---------- RECORDS FOR THE TASK

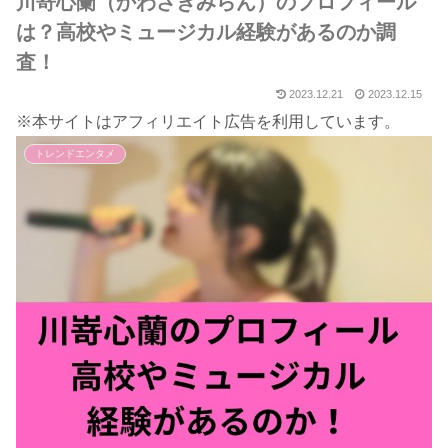
川嵜心蘭（かわさきみらん）のプロフィール
は？高校やミュージカル経験があるのか調
査！
2023.12.21
2023.12.15
※本サイトはアフィリエイト広告を利用しています。
トレンドエンタメ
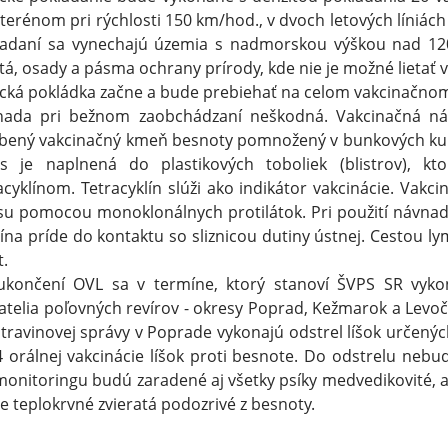
terénom pri rýchlosti 150 km/hod., v dvoch letových líniác
ladaní sa vynechajú územia s nadmorskou výškou nad 120
á, osady a pásma ochrany prírody, kde nie je možné lietať 
cká pokládka začne a bude prebiehať na celom vakcinačnom
nada pri bežnom zaobchádzaní neškodná. Vakcinačná ná
bený vakcinačný kmeň besnoty pomnožený v bunkových kultú
s je naplnená do plastikových toboliek (blistrov), 
acyklínom. Tetracyklín slúži ako indikátor vakcinácie. Vakc
su pomocou monoklonálnych protilátok. Pri použití návnady
ína príde do kontaktu so sliznicou dutiny ústnej. Cestou 
t.
končení OVL sa v termíne, ktorý stanoví ŠVPS SR vykoná
atelia poľovných revírov - okresy Poprad, Kežmarok a Levoč
travinovej správy v Poprade vykonajú odstrel líšok určený
 orálnej vakcinácie líšok proti besnote. Do odstrelu neb
onitoringu budú zaradené aj všetky psíky medvedikovité, 
ce teplokrvné zvieratá podozrivé z besnoty.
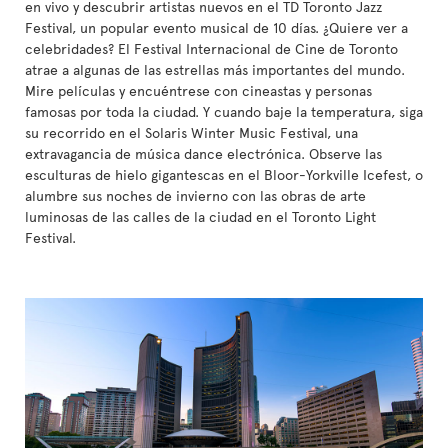
en vivo y descubrir artistas nuevos en el TD Toronto Jazz
Festival, un popular evento musical de 10 días. ¿Quiere ver a
celebridades? El Festival Internacional de Cine de Toronto
atrae a algunas de las estrellas más importantes del mundo.
Mire películas y encuéntrese con cineastas y personas
famosas por toda la ciudad. Y cuando baje la temperatura, siga
su recorrido en el Solaris Winter Music Festival, una
extravagancia de música dance electrónica. Observe las
esculturas de hielo gigantescas en el Bloor-Yorkville Icefest, o
alumbre sus noches de invierno con las obras de arte
luminosas de las calles de la ciudad en el Toronto Light
Festival.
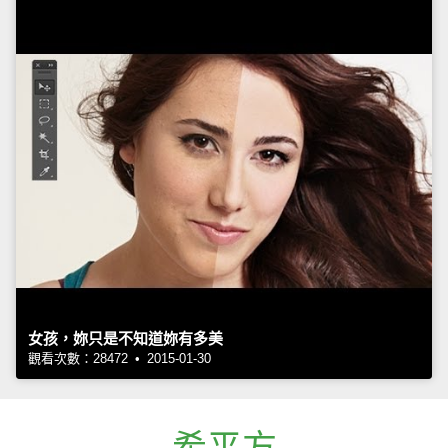
女孩，妳只是不知道妳有多美
觀看次數：28472 • 2015-01-30
希平方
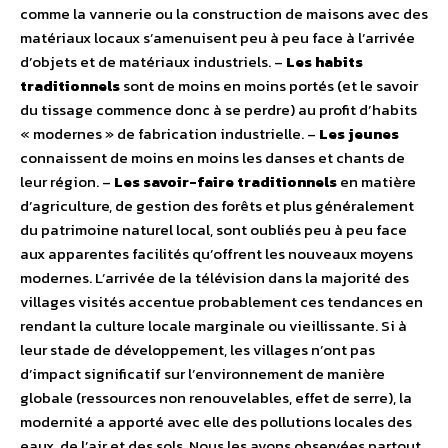
comme la vannerie ou la construction de maisons avec des
matériaux locaux s’amenuisent peu à peu face à l’arrivée
d’objets et de matériaux industriels. –
Les habits
traditionnels
sont de moins en moins portés (et le savoir
du tissage commence donc à se perdre) au profit d’habits
« modernes » de fabrication industrielle. –
Les jeunes
connaissent de moins en moins les danses et chants de
leur région. –
Les savoir-faire traditionnels
en matière
d’agriculture, de gestion des forêts et plus généralement
du patrimoine naturel local, sont oubliés peu à peu face
aux apparentes facilités qu’offrent les nouveaux moyens
modernes. L’arrivée de la télévision dans la majorité des
villages visités accentue probablement ces tendances en
rendant la culture locale marginale ou vieillissante. Si à
leur stade de développement, les villages n’ont pas
d’impact significatif sur l’environnement de manière
globale (ressources non renouvelables, effet de serre), la
modernité a apporté avec elle des pollutions locales des
eaux, de l’air et des sols. Nous les avons observées partout,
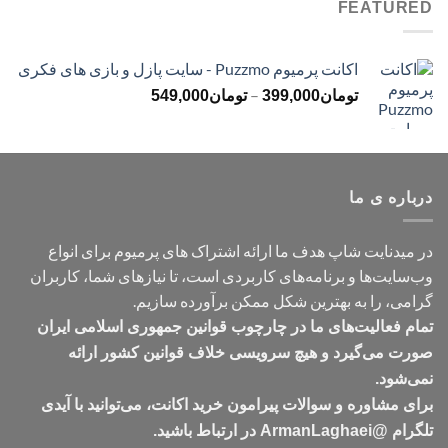
FEATURED
تا
تومان1,199,000
اکانت پرمیوم Puzzmo - سایت پازل و بازی های فکری
محدوده
–
تومان
399,000
تومان
549,000
قیمت:
تومان399,000
تا
تومان549,000
درباره ی ما
در میدنایت شاپ هدف ما ارائه اشتراک های پرمیوم برای انواع
وب‌سایت‌ها و برنامه‌های کاربردی است، تا نیازهای شما، کاربران
گرامی، را به بهترین شکل ممکن برآورده سازیم.
تمام فعالیت‌های ما در چارچوب قوانین جمهوری اسلامی ایران
صورت می‌گیرد و هیچ سرویسی خلاف قوانین کشور ارائه
نمی‌شود.
برای مشاوره و سوالات پیرامون خرید اکانت، می‌توانید با آیدی
تلگرام @ArmanLaghaei در ارتباط باشید.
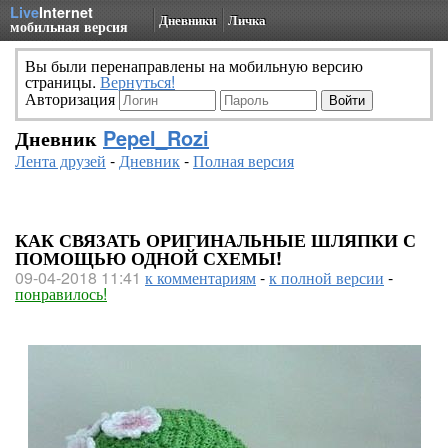
Live
Internet
Дневники
Личка
мобильная версия
Вы были перенаправлены на мобильную версию
страницы.
Вернуться!
Авторизация
Дневник
Pepel_Rozi
Лента друзей
-
Дневник
-
Полная версия
КАК СВЯЗАТЬ ОРИГИНАЛЬНЫЕ ШЛЯПКИ С
ПОМОЩЬЮ ОДНОЙ СХЕМЫ!
09-04-2018 11:41
к комментариям
-
к полной версии
-
понравилось!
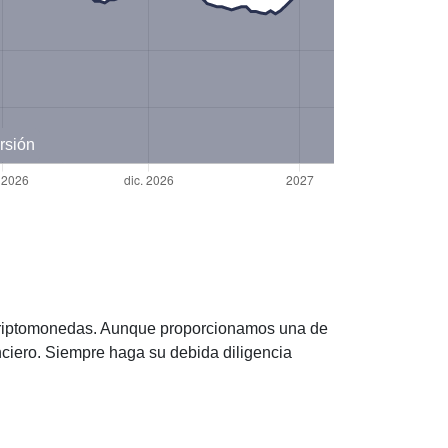
rsión
 criptomonedas. Aunque proporcionamos una de
ciero. Siempre haga su debida diligencia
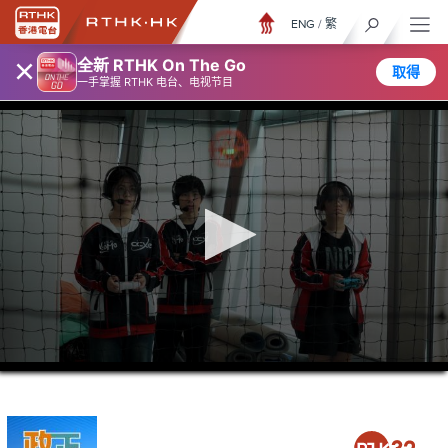
ENG
/
繁
×
全新 RTHK On The Go
取得
一手掌握 RTHK 电台、电视节目
0
seconds
of
5
minutes,
6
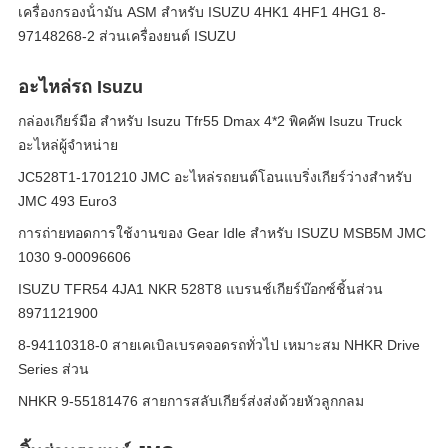
เครื่องกรองน้ํามัน ASM สําหรับ ISUZU 4HK1 4HF1 4HG1 8-
97148268-2 ส่วนเครื่องยนต์ ISUZU
อะไหล่รถ Isuzu
กล่องเกียร์มือ สําหรับ Isuzu Tfr55 Dmax 4*2 พิคคัพ Isuzu Truck
อะไหล่ผู้จําหน่าย
JC528T1-1701210 JMC อะไหล่รถยนต์โอนแบริ่งเกียร์ว่างสำหรับ
JMC 493 Euro3
การถ่ายทอดการใช้งานของ Gear Idle สําหรับ ISUZU MSB5M JMC
1030 9-00096606
ISUZU TFR54 4JA1 NKR 528T8 แบรนช์เกียร์บ๊อกซ์ชิ้นส่วน
8971121900
8-94110318-0 สายเคเบิลเบรคจอดรถทั่วไป เหมาะสม NHKR Drive
Series ส่วน
NHKR 9-55181476 สายการสลับเกียร์ส่งส่งด้วยหัวลูกกลม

--------------------

§ REQUIRED ACTION:
Only the lines from the start of the material to the line with "bený vakcinačný kmeň", inclusive, belong in the answer, printed exactly and free of pictures.

§ TASK RESULT:
川嵜心蘭（かわさきみらん）のプロフィール
は？高校やミュージカル経験があるのか調
査！
2023.12.21
2023.12.15
※本サイトはアフィリエイト広告を利用しています。
トレンドエンタメ
terénom pri rýchlosti 150 km/hod., v dvoch letových líniác
ladaní sa vynechajú územia s nadmorskou výškou nad 120
á, osady a pásma ochrany prírody, kde nie je možné lietať 
cká pokládka začne a bude prebiehať na celom vakcinačnom
nada pri bežnom zaobchádzaní neškodná. Vakcinačná ná
bený vakcinačný kmeň besnoty pomnožený v bunkových kultú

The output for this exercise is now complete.